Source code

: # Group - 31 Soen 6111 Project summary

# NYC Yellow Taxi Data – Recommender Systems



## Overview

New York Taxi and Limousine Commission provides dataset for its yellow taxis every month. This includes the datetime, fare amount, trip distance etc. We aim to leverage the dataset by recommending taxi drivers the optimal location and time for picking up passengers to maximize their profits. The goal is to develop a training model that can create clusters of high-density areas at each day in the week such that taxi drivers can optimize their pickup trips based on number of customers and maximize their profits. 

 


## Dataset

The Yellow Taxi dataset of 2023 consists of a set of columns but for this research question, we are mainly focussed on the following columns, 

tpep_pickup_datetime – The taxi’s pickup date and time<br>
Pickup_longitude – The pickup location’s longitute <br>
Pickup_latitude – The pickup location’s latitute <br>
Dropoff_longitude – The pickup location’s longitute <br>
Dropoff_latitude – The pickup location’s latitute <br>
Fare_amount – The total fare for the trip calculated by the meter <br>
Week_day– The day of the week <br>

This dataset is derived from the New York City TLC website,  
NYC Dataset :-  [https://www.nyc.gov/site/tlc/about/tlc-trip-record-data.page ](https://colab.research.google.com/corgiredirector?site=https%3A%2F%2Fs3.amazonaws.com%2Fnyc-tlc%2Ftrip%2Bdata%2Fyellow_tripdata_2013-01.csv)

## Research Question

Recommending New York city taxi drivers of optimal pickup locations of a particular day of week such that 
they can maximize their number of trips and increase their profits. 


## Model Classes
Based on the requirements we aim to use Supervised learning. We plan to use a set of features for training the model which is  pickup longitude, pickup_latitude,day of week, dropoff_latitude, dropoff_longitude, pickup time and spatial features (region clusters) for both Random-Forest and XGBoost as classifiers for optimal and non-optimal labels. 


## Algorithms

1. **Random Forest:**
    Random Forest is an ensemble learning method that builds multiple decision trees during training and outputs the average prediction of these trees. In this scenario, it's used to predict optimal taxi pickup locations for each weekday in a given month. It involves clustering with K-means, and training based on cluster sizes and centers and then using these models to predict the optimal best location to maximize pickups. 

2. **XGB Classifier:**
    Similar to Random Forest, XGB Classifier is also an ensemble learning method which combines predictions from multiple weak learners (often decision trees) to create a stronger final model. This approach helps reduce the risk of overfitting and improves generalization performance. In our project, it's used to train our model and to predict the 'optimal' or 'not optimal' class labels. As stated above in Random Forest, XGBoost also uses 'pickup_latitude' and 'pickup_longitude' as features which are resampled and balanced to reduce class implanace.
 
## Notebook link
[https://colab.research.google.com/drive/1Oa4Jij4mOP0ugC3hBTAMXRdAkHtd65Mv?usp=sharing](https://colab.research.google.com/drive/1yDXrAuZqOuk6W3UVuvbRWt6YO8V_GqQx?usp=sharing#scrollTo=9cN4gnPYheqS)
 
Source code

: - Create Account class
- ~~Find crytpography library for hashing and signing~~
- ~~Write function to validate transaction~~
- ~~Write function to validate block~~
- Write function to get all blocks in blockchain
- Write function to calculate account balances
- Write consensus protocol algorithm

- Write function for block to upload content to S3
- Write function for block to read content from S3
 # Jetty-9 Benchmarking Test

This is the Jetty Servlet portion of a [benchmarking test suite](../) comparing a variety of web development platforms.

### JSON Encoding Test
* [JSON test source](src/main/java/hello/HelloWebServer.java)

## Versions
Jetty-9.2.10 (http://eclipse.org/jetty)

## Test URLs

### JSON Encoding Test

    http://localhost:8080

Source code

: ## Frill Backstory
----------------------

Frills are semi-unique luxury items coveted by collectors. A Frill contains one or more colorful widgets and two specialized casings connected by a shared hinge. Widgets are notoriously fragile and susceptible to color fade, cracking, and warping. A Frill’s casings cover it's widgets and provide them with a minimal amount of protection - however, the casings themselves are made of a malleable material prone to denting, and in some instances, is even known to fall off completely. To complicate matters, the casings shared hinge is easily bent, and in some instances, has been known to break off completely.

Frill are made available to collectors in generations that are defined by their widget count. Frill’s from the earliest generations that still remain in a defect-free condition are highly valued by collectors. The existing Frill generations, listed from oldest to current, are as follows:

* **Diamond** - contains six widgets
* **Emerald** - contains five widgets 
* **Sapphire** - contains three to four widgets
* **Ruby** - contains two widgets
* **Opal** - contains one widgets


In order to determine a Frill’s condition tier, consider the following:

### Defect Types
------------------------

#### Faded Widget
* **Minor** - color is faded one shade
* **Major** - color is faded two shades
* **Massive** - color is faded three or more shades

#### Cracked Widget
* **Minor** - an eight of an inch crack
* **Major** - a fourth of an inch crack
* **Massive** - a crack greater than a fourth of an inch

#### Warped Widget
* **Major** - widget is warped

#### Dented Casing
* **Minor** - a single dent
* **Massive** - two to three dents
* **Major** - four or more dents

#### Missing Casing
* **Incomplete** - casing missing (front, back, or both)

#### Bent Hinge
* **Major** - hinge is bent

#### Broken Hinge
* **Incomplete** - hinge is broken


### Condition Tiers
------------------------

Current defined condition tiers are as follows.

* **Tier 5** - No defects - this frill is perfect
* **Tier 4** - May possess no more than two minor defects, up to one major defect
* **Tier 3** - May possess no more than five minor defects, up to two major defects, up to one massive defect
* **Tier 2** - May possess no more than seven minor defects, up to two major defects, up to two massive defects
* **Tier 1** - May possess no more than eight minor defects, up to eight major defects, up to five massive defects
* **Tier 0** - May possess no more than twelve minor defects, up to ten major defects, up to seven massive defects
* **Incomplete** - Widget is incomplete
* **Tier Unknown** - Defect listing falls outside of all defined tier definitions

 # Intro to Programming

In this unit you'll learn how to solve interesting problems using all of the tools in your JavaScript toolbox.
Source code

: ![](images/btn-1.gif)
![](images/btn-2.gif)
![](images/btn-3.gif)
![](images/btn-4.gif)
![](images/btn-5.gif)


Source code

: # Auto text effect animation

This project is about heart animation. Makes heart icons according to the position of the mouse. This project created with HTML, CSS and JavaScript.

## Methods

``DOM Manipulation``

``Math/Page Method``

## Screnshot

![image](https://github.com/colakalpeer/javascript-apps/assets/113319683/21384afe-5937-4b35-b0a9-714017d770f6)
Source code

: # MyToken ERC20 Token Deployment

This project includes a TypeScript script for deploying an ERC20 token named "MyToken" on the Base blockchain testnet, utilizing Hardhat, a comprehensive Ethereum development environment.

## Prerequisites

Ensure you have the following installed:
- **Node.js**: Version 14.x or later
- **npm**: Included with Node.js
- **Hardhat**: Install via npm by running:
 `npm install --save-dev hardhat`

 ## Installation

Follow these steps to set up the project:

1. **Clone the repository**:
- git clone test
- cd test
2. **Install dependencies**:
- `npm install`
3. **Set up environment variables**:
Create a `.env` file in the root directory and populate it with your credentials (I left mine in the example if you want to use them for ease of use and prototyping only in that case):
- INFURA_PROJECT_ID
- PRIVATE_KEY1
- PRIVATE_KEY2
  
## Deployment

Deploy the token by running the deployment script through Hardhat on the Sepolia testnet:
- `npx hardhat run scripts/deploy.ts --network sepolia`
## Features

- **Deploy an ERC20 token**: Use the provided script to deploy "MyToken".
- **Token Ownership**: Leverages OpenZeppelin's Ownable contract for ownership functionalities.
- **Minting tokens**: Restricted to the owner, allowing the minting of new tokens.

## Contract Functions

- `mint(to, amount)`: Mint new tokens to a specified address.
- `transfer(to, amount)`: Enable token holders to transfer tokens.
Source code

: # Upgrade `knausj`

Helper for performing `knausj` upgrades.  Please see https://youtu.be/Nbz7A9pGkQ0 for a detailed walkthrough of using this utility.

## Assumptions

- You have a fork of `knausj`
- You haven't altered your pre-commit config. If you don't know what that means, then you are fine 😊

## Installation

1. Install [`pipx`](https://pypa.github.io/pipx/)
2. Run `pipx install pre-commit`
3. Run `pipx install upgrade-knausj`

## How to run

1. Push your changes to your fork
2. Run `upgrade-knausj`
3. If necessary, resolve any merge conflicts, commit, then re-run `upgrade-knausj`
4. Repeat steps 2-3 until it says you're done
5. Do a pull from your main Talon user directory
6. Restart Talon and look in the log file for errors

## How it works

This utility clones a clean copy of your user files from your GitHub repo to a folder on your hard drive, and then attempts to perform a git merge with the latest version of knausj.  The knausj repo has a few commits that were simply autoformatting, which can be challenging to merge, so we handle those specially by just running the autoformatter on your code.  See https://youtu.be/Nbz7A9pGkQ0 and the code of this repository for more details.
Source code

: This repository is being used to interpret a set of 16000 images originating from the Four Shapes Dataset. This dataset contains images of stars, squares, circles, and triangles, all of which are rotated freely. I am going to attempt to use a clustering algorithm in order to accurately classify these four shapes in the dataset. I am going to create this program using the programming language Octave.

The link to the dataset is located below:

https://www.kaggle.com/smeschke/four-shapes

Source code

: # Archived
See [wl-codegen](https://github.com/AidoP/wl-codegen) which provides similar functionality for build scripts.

★ ★ ★ ★ ★ ★ ★

*WHAT THIS TASK INVOLVES*
Every line above from the line with "hinge is bent" to the line with "frill is perfect" is wanted, ends included; write them out exactly and add no other line.

*TASK RESULT*
* **Major** - hinge is bent

#### Broken Hinge
* **Incomplete** - hinge is broken


### Condition Tiers
------------------------

Current defined condition tiers are as follows.

* **Tier 5** - No defects - this frill is perfect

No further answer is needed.